EU funds are very often awarded to Orban’s relatives or their associates. Tenders for projects to be financed with EU cash are sometimes tailored specifically for them. Hungarian law enforcement agencies often do not implement OLAF’s recommendations — they do not launch fraud investigations.
In Poland, the system is less overtly corrupt. OLAF identified 22 cases of misappropriation of EU funds from 2015 through 2019, amounting to 0.12% of the money from the European Union.
Though Deputy Prime Minister Jaroslaw Kaczynski, the leader of Poland’s ruling Law and Justice (PiS), presents himself as a modest and incorruptible politician, there have been cases of suspected graft close to the party. ARMIR, the state agency responsible for paying out agricultural subsidies, has been repeatedly linked to corruption.

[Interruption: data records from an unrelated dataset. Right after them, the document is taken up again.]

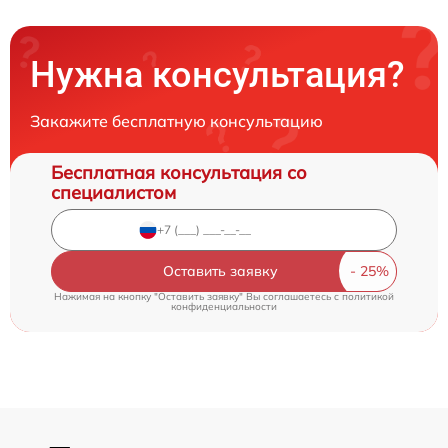
Нужна консультация?
Закажите бесплатную консультацию
Бесплатная консультация со
специалистом
Оставить заявку
Нажимая на кнопку "Оставить заявку" Вы соглашаетесь c
политикой
конфиденциальности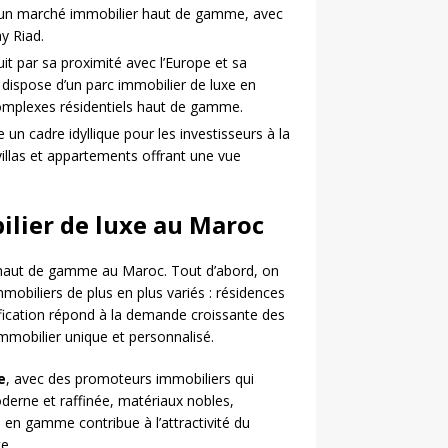
nt un marché immobilier haut de gamme, avec
y Riad.
it par sa proximité avec l’Europe et sa
le dispose d’un parc immobilier de luxe en
complexes résidentiels haut de gamme.
 un cadre idyllique pour les investisseurs à la
villas et appartements offrant une vue
lier de luxe au Maroc
r haut de gamme au Maroc. Tout d’abord, on
mmobiliers de plus en plus variés : résidences
ification répond à la demande croissante des
mmobilier unique et personnalisé.
e
, avec des promoteurs immobiliers qui
erne et raffinée, matériaux nobles,
 en gamme contribue à l’attractivité du
e.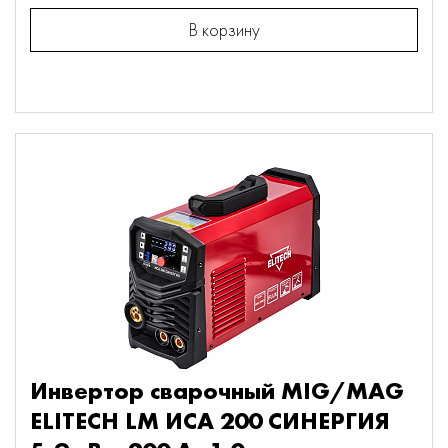
В корзину
Инвертор сварочный MIG/MAG
ELITECH LM ИСА 200 СИНЕРГИЯ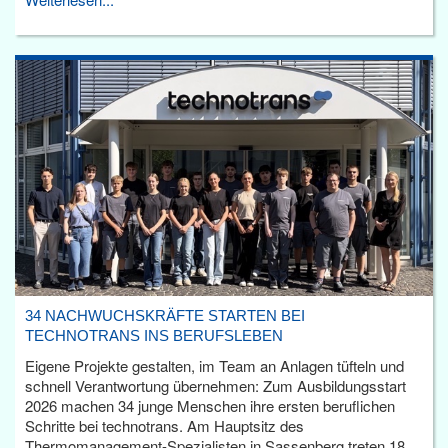
34 NACHWUCHSKRÄFTE STARTEN BEI
TECHNOTRANS INS BERUFSLEBEN
Eigene Projekte gestalten, im Team an Anlagen tüfteln und
schnell Verantwortung übernehmen: Zum Ausbildungsstart
2026 machen 34 junge Menschen ihre ersten beruflichen
Schritte bei technotrans. Am Hauptsitz des
Thermomanagement-Spezialisten in Sassenberg treten 18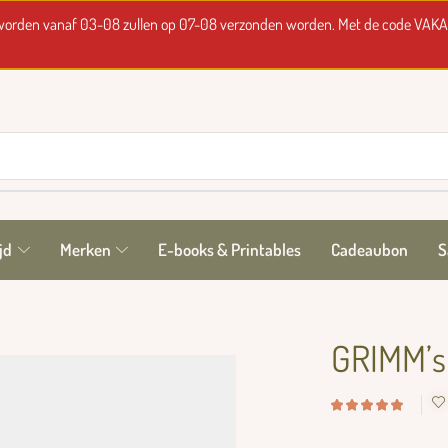
t worden vanaf 03-08 zullen op 07-08 verzonden worden. Met de code VAKA
jd
Merken
E-books & Printables
Cadeaubon
S
GRIMM’s 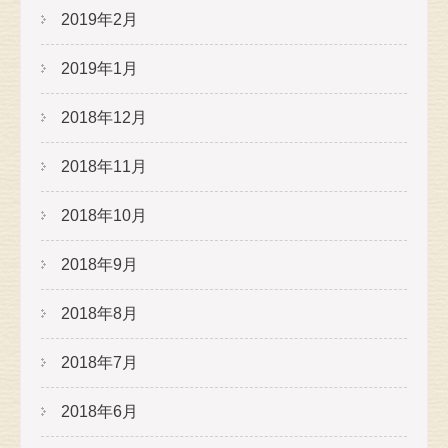
2019年2月
2019年1月
2018年12月
2018年11月
2018年10月
2018年9月
2018年8月
2018年7月
2018年6月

As political control over the judiciary increases in Poland, so does the danger that such cases will be less rigorously investigated.
Funded by EU
Poland and Hungary have benefited enormously from subsidies since they joined the European Union in 2004. The funds are important to the economies of both countries. In 2018, payments from the EU accounted for 3.43% of the gross national product in Poland and 4.97% in Hungary.
The Finance Ministry has estimated that a quarter of Poland’s growth over the past half decade is attributable to EU aid. Thanks to funding from Brussels, 600,000 jobs have been created. And, following the country’s accession to the European Union, Poland has received foreign investment totaling over €200 billion ($240 billion) so far.
In 2019, Poland got €12.1 billion from the European Union and Hungary brought in €5.1 billion — making the countries, respectively, the No. 1 and No. 2 net recipients of EU funds. Poland and Hungary are also expected to remain in the top group of net recipients in the budget period 2021-27.
The coronavirus pandemic has brought a sharp decline in growth in both countries this year; estimates put the figure at 4%-8%. The European Union’s coronavirus recovery fund would compensate for a large part of these losses — with recipient nations able to repay indirectly through fees and taxes on carbon and financial transactions.
Prime Minister Orban said Hungary would take out loans on the international financial market if it did not participate in the reconstruction program. In the long run, this would place a much greater burden on Hungary’s economy than participating in the EU’s pandemic recovery plan.